Congressional Elections
| Year | Context | Result | Notes |
|---|---|---|---|
| 2010 | AZ-5, open seat | Won | Tea Party wave; comfortable win in R district |
| 2020 | AZ-6 (old), amid Ethics Committee proceedings | Won | Survived despite House reprimand in Oct 2020 |
| 2022 | New AZ-1 (Scottsdale/Tempe/Chandler) | Won (~0.7%) | Near-loss; district shifted D under redistricting |
| 2024 | AZ-1 re-election | Won (~52%) | Improved margin; Arizona’s statewide R trend helped |
Schweikert’s 2022 near-loss — winning by approximately 5,000 votes in a Republican wave year, while facing an ethics cloud — was one of the most striking underperformances by any incumbent that cycle. His 2024 improved margin suggests the ethics issue has receded somewhat in voter calculations.

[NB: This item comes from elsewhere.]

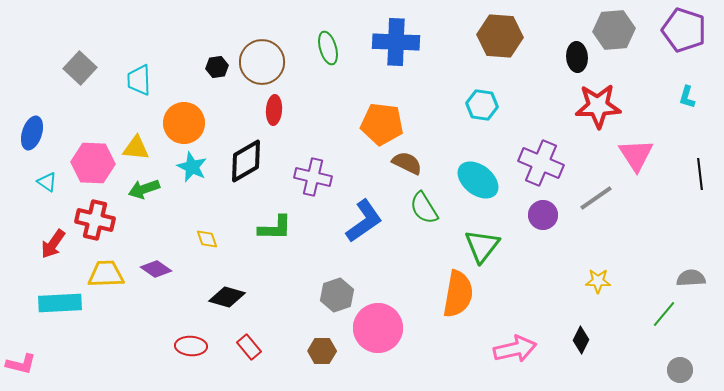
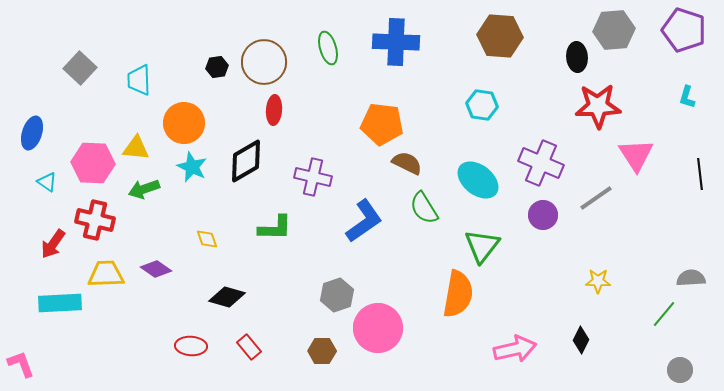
brown circle at (262, 62): moved 2 px right
pink L-shape at (21, 364): rotated 124 degrees counterclockwise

Ethics, Survival & Political Context
David Schweikert’s political survival despite a formal House reprimand and a $50,000 ethics fine is a notable case study in incumbent resilience. The violations — campaign finance abuses, misuse of official resources, false statements — were serious enough that the full House formally rebuked him on the floor, yet he won re-election in 2020 and again in 2022. Several factors contributed to this survival: the strong Republican lean of his pre-redistricting district, the tendency of voters in highly partisan districts to support their party’s incumbent regardless of personal conduct, and his own insistence on contesting many of the Ethics Committee’s findings.
His 2022 near-loss reflects the new competitive reality of his post-redistricting AZ-1, which covers a mix of Scottsdale, Tempe, and Chandler — areas that have become more demographically diverse, more college-educated, and more Democratic-leaning over the past decade. The Scottsdale-Tempe corridor is home to significant technology, education (Arizona State University), and financial services sectors, and its electorate increasingly resembles competitive suburban districts in other Sun Belt metros rather than the safely Republican Scottsdale of a decade ago.